くうっ、喉の奥を鳴らす俺は限界を超えていた。
のぼせたように頭がくらくらする。またのぼせたかも、先輩のキスで。
ふっと唇が離れていく。
ひゅっと喉を鳴らして呼吸を始める俺の口端を舐め上げて、自分の口端も舐めて、人の首に噛み付いてきた。
「イッ」
痛みで声を上げる。
素知らぬ顔で視線を合わせてくる先輩は肉食獣のようにやらしく笑みを浮かべてきた。
「残念だが空。あんたが努力と勇気で攻めたとしても、こうして倍返しがくるだけだぞ」
息をつく俺はうつらうつら相手を見つめる。
やっべ、逃げないといけないのに、体がちっとも……先輩の本気モード、舐めていたかも。

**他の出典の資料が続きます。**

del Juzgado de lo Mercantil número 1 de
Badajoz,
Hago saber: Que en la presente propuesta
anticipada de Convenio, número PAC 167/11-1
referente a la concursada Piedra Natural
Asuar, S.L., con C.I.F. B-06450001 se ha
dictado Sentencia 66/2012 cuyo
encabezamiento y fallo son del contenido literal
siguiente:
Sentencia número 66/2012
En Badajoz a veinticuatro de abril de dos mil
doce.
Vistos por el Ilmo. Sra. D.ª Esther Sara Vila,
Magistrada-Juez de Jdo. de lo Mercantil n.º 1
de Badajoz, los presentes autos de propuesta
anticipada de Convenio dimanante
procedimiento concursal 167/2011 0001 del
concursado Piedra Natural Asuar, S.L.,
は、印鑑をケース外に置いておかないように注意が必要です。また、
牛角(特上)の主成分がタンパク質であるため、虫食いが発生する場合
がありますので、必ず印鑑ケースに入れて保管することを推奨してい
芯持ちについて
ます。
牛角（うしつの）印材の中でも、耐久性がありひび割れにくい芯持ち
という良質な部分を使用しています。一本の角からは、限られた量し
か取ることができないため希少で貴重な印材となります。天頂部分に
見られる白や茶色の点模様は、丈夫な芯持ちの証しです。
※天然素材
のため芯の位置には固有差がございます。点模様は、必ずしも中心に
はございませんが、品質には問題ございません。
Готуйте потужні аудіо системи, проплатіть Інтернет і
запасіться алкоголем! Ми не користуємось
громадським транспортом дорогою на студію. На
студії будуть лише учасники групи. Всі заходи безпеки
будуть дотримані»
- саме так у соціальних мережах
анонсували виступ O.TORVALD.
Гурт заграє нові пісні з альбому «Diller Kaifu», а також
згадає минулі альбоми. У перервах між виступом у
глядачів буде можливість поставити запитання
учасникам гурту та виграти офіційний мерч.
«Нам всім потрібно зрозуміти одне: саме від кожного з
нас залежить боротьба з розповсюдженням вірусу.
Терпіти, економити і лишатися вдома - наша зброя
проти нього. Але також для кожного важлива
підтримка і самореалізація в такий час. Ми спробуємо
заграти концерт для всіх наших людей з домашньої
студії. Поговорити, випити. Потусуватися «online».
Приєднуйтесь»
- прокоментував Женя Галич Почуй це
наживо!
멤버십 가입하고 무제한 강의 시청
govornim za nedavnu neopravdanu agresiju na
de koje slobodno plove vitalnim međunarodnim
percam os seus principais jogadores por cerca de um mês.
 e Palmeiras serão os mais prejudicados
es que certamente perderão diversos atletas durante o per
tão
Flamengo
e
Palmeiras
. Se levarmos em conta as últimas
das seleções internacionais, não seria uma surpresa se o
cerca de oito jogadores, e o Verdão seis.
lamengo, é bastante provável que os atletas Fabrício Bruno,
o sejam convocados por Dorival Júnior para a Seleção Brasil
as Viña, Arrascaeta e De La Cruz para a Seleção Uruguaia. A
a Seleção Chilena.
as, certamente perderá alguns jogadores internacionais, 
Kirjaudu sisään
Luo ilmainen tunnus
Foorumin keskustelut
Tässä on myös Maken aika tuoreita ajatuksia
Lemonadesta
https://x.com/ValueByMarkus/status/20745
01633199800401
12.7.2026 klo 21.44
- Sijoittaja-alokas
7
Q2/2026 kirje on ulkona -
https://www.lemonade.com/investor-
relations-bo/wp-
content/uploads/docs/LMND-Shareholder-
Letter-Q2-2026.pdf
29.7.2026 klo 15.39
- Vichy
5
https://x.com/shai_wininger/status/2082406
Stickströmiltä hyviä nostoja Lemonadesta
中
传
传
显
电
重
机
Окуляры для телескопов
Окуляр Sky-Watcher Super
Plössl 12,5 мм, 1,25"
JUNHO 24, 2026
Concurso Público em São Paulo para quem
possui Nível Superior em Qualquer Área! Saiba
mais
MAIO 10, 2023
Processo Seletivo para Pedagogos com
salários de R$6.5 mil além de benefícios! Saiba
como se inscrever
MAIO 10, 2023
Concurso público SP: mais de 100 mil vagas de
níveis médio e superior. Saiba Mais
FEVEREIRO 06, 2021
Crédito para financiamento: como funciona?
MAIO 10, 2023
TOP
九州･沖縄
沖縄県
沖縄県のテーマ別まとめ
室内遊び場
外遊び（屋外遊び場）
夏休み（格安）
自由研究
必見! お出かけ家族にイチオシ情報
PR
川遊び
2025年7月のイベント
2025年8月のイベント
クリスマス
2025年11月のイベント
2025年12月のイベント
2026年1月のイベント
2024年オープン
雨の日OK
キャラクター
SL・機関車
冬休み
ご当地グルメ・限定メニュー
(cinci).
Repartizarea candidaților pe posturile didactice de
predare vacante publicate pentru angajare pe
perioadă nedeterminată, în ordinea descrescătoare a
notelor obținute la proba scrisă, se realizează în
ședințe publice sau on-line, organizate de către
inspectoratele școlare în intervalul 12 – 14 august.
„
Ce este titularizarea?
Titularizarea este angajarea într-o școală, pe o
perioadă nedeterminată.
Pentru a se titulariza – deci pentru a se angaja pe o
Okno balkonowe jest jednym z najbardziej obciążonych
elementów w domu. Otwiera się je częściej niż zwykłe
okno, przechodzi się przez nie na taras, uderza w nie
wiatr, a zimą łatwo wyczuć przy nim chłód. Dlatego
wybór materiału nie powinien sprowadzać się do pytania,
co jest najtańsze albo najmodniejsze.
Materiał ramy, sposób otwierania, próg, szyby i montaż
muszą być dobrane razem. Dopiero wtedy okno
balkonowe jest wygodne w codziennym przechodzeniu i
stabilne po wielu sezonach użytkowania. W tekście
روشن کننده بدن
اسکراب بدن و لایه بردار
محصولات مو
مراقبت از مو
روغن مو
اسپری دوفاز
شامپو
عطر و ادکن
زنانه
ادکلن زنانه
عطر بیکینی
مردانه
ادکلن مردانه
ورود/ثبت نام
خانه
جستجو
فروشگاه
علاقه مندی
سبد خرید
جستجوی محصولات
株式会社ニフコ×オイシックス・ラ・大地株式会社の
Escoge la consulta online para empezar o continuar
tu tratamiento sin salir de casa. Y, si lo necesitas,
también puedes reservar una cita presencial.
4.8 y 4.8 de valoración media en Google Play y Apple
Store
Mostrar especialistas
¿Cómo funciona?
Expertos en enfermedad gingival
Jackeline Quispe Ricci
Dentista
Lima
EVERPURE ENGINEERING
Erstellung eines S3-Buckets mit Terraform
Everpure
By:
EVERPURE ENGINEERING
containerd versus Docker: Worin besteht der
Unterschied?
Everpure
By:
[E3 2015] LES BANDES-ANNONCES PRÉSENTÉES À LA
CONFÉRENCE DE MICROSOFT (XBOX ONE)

今までの攻めなんて戯れの戯れ。先輩の本気ってめっちゃ強引で、荒々しく、どことなく余裕のない態度を取るんだ。
ははっ、ほんと肉食獣みたいだな、ほんと。
「空。やっぱりあんたはこうして攻められている方が可愛い」
容赦なく首筋を噛み付かれる。痛みで声を出す俺がいた。
首筋から鎖骨を何度も吸われる。息を呑む俺がいた。
至近距離で瞳を見つめられる。見つめ返す俺がいた。
なにも抵抗ができないのは、向こうの相手の力が強いのか、それとも俺の力が抜け切っているからか。
さらっとした髪が俺の首筋を擽る。
むず痒い感覚に堪えながら、「せんぱい」俺は力なく相手の名を呼んだ。
「空はあったかいな」
先輩は身を丸めて肩口に顔を埋めてきた。チクチクしたむず痒さが増す。
「こうしていると空の脈が分かるな」
俺にも伝わってくる。先輩の体温が。
ついでといっちゃなんだけど先輩、俺の肩口をじかに舐めてくれちゃっている。
舌の感触が体をぞわぞわとさせるんだけど。
すとんと背中が滑り、体が床に崩れる。
力なく見上げると、鈴理先輩が妖艶に微笑して覗き込んできた。
赤みを帯びた唇が艶かしい。
あれと重ねていたと思うだけで胸が熱くなる。
もっと欲しい、本能的に思った。
「先輩、キス」
「空。教えたよな?」
あ、おねだり、教えてもらったっけ。
「キスちょうだい」
言葉を紡ぐと、「いいよ」空の満足するだけあげる。
ゆっくりと顎を掬い取られ、そのまま唇が重なった。
舌の侵入を容易に許す俺は、おずおずと己の舌を差し出す。
根っこから先端にかけて絡む舌が熱帯びていた。
息継ぎの合間に唾液を嚥下するとエロイ、と笑われてしまう。
その言葉にすら反応する俺がいた。
ただただ思う。
もういいかもしれない、と。
先輩に任せて、後は野となれ山となれ。あれよあれよと夜を明かすのも良いかも、と。
だってもう逃げられないんだ。
先輩のぬくもりからも、キスからも、欲情からも。どっちが抱くとか、リード権を持つとか、そんなのどうでもいい。
俺は欲しい。この人が欲しいんだ。
交わすキスが、とても気持ち良い。